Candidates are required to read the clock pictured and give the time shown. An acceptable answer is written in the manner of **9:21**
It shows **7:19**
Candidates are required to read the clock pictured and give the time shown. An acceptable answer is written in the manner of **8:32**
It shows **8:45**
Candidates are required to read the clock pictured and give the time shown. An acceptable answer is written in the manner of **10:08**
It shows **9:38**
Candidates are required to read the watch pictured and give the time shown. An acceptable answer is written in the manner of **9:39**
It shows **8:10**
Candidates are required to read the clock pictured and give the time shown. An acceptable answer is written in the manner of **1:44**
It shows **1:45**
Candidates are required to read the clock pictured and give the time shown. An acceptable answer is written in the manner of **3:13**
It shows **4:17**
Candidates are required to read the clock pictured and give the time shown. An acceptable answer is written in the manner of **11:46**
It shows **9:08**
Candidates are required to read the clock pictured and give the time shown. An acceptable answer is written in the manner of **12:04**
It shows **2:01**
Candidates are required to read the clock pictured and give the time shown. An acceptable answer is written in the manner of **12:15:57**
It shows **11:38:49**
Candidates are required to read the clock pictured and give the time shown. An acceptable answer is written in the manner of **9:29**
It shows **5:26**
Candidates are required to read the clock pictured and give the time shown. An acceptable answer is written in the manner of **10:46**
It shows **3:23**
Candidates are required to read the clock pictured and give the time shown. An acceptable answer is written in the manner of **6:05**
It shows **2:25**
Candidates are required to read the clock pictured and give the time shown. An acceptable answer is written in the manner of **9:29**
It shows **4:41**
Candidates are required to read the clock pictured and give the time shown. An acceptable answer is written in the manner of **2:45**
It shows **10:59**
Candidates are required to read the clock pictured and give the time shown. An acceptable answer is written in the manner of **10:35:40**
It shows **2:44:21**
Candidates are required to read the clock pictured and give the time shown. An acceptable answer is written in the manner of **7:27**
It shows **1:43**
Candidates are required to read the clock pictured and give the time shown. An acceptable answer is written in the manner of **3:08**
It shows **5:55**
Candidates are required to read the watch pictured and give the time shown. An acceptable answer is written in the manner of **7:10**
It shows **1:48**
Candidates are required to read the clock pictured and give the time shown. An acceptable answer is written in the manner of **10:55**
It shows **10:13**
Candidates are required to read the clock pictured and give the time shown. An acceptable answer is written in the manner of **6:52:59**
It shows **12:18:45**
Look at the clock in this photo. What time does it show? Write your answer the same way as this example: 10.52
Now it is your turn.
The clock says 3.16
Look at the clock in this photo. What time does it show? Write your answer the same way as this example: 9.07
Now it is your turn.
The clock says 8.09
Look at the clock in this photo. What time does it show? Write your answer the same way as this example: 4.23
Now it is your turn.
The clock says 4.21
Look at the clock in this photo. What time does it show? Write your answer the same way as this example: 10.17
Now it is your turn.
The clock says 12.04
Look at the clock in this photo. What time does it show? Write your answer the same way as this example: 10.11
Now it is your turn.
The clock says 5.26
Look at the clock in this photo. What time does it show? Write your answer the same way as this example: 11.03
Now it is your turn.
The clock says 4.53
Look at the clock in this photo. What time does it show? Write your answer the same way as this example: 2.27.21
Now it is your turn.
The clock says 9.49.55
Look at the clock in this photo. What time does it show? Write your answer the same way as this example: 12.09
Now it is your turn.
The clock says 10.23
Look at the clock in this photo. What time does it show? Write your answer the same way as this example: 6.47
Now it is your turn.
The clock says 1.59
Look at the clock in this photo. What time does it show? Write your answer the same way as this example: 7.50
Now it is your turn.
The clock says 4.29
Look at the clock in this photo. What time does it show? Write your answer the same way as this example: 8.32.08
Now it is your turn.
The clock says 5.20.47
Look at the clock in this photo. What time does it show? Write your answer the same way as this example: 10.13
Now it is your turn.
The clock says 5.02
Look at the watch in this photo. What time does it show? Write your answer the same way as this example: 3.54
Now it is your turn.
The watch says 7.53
+++
What to do. Render all of the data above as a CSV with two columns headed text and answer, with each text and its answer on one row. Put every value in one quoted field and replace line breaks with spaces.

Solution to the problem.
text,answer
"Candidates are required to read the clock pictured and give the time shown. An acceptable answer is written in the manner of **9:21** It shows","**7:19**"
"Candidates are required to read the clock pictured and give the time shown. An acceptable answer is written in the manner of **8:32** It shows","**8:45**"
"Candidates are required to read the clock pictured and give the time shown. An acceptable answer is written in the manner of **10:08** It shows","**9:38**"
"Candidates are required to read the watch pictured and give the time shown. An acceptable answer is written in the manner of **9:39** It shows","**8:10**"
"Candidates are required to read the clock pictured and give the time shown. An acceptable answer is written in the manner of **1:44** It shows","**1:45**"
"Candidates are required to read the clock pictured and give the time shown. An acceptable answer is written in the manner of **3:13** It shows","**4:17**"
"Candidates are required to read the clock pictured and give the time shown. An acceptable answer is written in the manner of **11:46** It shows","**9:08**"
"Candidates are required to read the clock pictured and give the time shown. An acceptable answer is written in the manner of **12:04** It shows","**2:01**"
"Candidates are required to read the clock pictured and give the time shown. An acceptable answer is written in the manner of **12:15:57** It shows","**11:38:49**"
"Candidates are required to read the clock pictured and give the time shown. An acceptable answer is written in the manner of **9:29** It shows","**5:26**"
"Candidates are required to read the clock pictured and give the time shown. An acceptable answer is written in the manner of **10:46** It shows","**3:23**"
"Candidates are required to read the clock pictured and give the time shown. An acceptable answer is written in the manner of **6:05** It shows","**2:25**"
"Candidates are required to read the clock pictured and give the time shown. An acceptable answer is written in the manner of **9:29** It shows","**4:41**"
"Candidates are required to read the clock pictured and give the time shown. An acceptable answer is written in the manner of **2:45** It shows","**10:59**"
"Candidates are required to read the clock pictured and give the time shown. An acceptable answer is written in the manner of **10:35:40** It shows","**2:44:21**"
"Candidates are required to read the clock pictured and give the time shown. An acceptable answer is written in the manner of **7:27** It shows","**1:43**"
"Candidates are required to read the clock pictured and give the time shown. An acceptable answer is written in the manner of **3:08** It shows","**5:55**"
"Candidates are required to read the watch pictured and give the time shown. An acceptable answer is written in the manner of **7:10** It shows","**1:48**"
"Candidates are required to read the clock pictured and give the time shown. An acceptable answer is written in the manner of **10:55** It shows","**10:13**"
"Candidates are required to read the clock pictured and give the time shown. An acceptable answer is written in the manner of **6:52:59** It shows","**12:18:45**"
"Look at the clock in this photo. What time does it show? Write your answer the same way as this example: 10.52 Now it is your turn. The clock says","3.16"
"Look at the clock in this photo. What time does it show? Write your answer the same way as this example: 9.07 Now it is your turn. The clock says","8.09"
"Look at the clock in this photo. What time does it show? Write your answer the same way as this example: 4.23 Now it is your turn. The clock says","4.21"
"Look at the clock in this photo. What time does it show? Write your answer the same way as this example: 10.17 Now it is your turn. The clock says","12.04"
"Look at the clock in this photo. What time does it show? Write your answer the same way as this example: 10.11 Now it is your turn. The clock says","5.26"
"Look at the clock in this photo. What time does it show? Write your answer the same way as this example: 11.03 Now it is your turn. The clock says","4.53"
"Look at the clock in this photo. What time does it show? Write your answer the same way as this example: 2.27.21 Now it is your turn. The clock says","9.49.55"
"Look at the clock in this photo. What time does it show? Write your answer the same way as this example: 12.09 Now it is your turn. The clock says","10.23"
"Look at the clock in this photo. What time does it show? Write your answer the same way as this example: 6.47 Now it is your turn. The clock says","1.59"
"Look at the clock in this photo. What time does it show? Write your answer the same way as this example: 7.50 Now it is your turn. The clock says","4.29"
"Look at the clock in this photo. What time does it show? Write your answer the same way as this example: 8.32.08 Now it is your turn. The clock says","5.20.47"
"Look at the clock in this photo. What time does it show? Write your answer the same way as this example: 10.13 Now it is your turn. The clock says","5.02"
"Look at the watch in this photo. What time does it show? Write your answer the same way as this example: 3.54 Now it is your turn. The watch says","7.53"